# Okuma parçası
────────────────────────────────────────
İsevîlik, Allahü teâlâ tarafından Hazret-i Îsâ’ya bildirilen semâvî, ilâhî dindir. Îsâ aleyhisselâmın bildirdiği, tebliğ ettiği bu dîne Îsevîlik, onu kabûl edip tâbi olanlara da İsevî denilmiştir. Bilindiği gibi, Hazret-i Îsâ, Kudüs yakınlarında bulunan Nâsıra kasabasında yetişmiş idi. Bu bakımdan Hazret-i Îsâ’nın bildirdiği dîne Nâsranîlik ve Nâsrâniyyet, ona tâbi olanlara da Nâsrânî ve çoğul olarak Nasârâ denilmiştir.
Îsâ aleyhisselâm yahudi dînini ıslâh için gönderildi. Yâni hakîkî İsevîlik, ıslâh edilmiş yahudi dînidir. İsevîlik dîni, sonradan değiştirildi ve hıristiyanlık ortaya çıktı. Şu hâlde hıristiyanlık, aslı bozulmuş olan semâvî dinlerden biridir. Semâvî din, değeri üstün ve yüce olan, ilâhî bir kaynağa dayanan ve tek Allah'a inanmayı kabûl eden hak din demektir. Hıristiyanlığın aslı, ilâhî vahye dayanır. Allahü teâlâ tarafından Hazret-i Îsâ'ya gönderilmiştir. Hazret-i Îsâ, 30 yaşında iken, Benî İsrâil'e peygamber olarak gönderildi. Bozulan yahudilik dîninin hükümlerini neshetti (yürürlükten kaldırdı). Kendisine İncîl kitabı verildi. İncîl’de, Allahü teâlânın bir olduğu, Hazret-i Îsâ'nın Allahü teâlânın kulu ve peygamberi olduğu ve bundan sonra âhır zamanda Ahmed (diğer adı ile Muhammed aleyhisselâm) isminde bir peygamber geleceği yazılıydı.
Îsâ aleyhisselâm peygamber olarak vazifelendirilince, önce bu yetiştiği kasaba halkına dîni tebliğ etmeye başladı. Mûsâ'nın aleyhisselâm gösterdiği doğru yoldan ayrılan yahudiler, bundan sonra çok sıkıntı çektiler. Zulüm ve işkence gördüler. Çeşitli devletlerin esâreti altında yaşadılar. Kendilerini bu esâretten ve zulümlerden kurtaracak bir peygamber bekliyorlardı. Hazret-i Îsâ peygamber olarak gönderilince, beğenmediler ve ona îmân etmediler. Hattâ Hazret-i Îsâ’yı öldürmeye teşebbüs ettiler. Allahü teâlâ, Îsâ aleyhisselâmı göke çıkardı.
────────────────────────────────────────
# Verilen malzeme
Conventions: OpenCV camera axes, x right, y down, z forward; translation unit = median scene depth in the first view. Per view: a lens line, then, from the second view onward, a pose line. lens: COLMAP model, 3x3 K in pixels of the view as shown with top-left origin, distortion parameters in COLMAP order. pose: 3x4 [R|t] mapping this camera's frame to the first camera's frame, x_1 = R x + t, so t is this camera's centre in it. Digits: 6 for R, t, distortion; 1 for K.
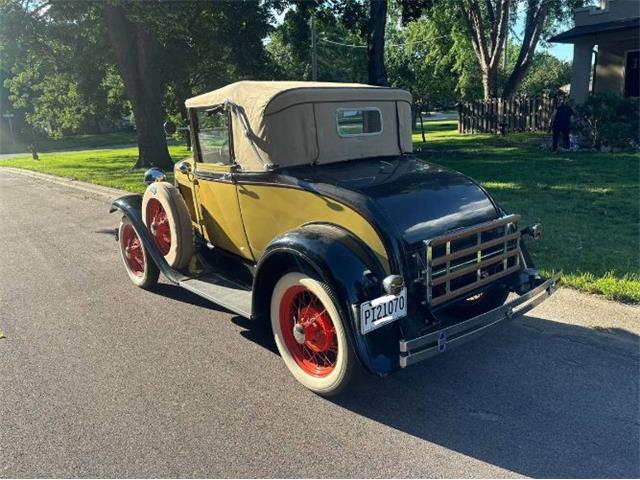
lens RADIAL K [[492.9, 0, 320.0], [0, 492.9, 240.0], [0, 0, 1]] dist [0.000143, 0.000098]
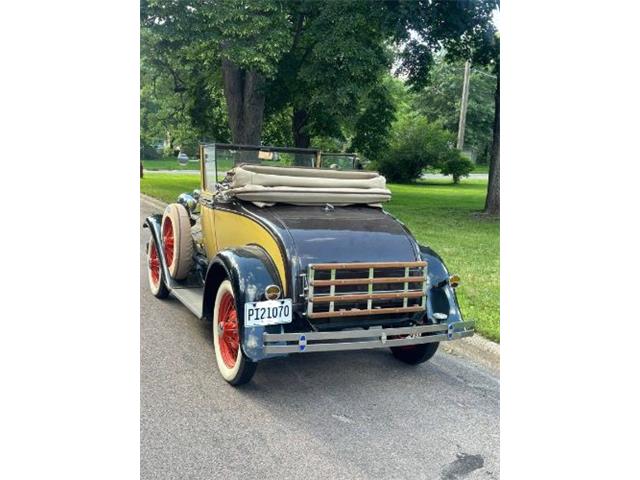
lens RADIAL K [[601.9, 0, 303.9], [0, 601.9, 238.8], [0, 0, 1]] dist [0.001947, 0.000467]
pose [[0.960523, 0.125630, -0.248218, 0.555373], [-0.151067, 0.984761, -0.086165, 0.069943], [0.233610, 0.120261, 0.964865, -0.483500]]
────────────────────────────────────────
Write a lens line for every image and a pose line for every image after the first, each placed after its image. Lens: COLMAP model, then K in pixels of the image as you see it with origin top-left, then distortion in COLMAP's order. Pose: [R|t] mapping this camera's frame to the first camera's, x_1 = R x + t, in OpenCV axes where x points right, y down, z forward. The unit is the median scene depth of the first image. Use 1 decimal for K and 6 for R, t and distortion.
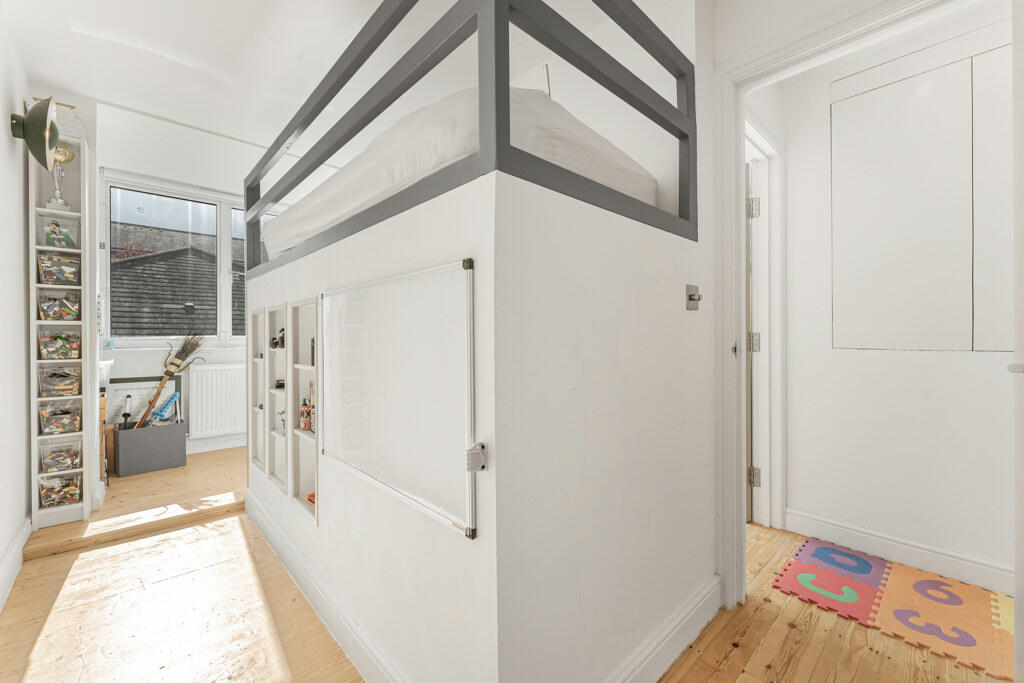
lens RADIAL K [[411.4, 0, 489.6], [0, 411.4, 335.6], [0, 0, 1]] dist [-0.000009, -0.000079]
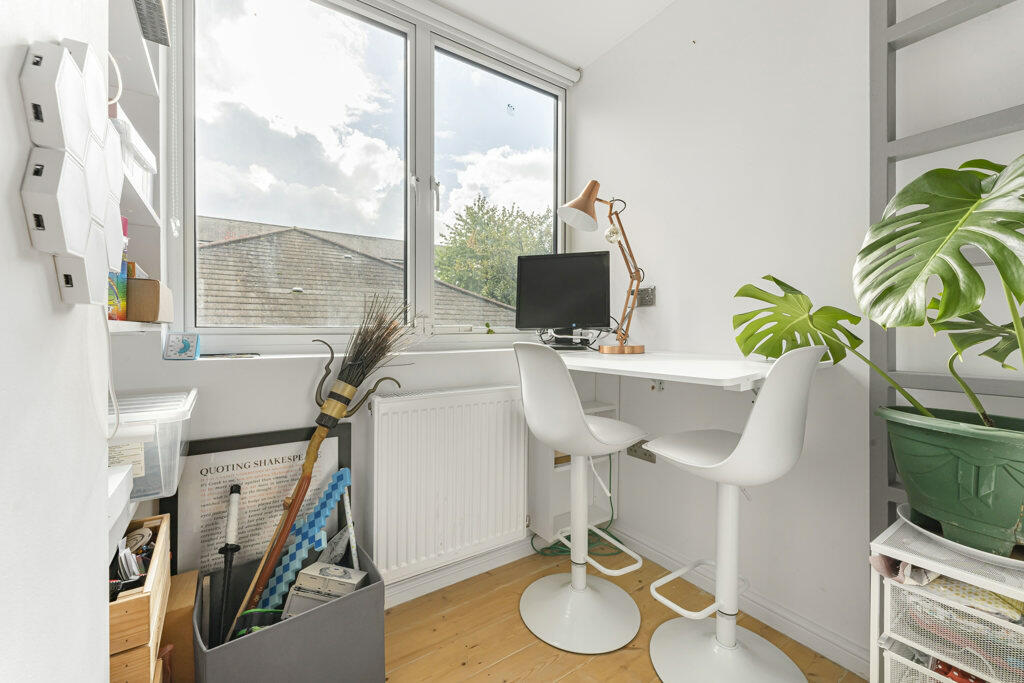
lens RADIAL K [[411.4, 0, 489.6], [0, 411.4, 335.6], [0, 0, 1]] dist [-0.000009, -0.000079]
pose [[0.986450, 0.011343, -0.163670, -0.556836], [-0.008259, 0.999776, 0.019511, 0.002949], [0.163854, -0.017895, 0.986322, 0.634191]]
────────────────────────────────────────
# Malzemeyi inceleyin
1. İsevîlik üzerine okuma parçasına göre Hazret-i Îsâ kaç yaşındayken peygamber olarak gönderildi?
2. İsevîlik üzerine okuma parçasını kaldığı yerden devam ettirin.

# Görev sonuçları
1. 30 yaşındayken.

2.
Hazret-i Îsâ göke çıkarıldıktan 40 sene sonra Romalılar, Kudüs'e hücûm ettiler. Yahudilerin kimini öldürdüler, kimini esir aldılar. Kudüs'ü de yağmaladılar ve yakıp, yıktılar. Tevrât nüshalarını ve başka din kitaplarının hepsini yaktılar. Kudüs şehri harâbe hâline geldi. Yahudiler bundan sonra derlenip toparlanamadılar. Dağıldıkları yerlerde hor, hakîr ve aşağılanarak yaşadılar.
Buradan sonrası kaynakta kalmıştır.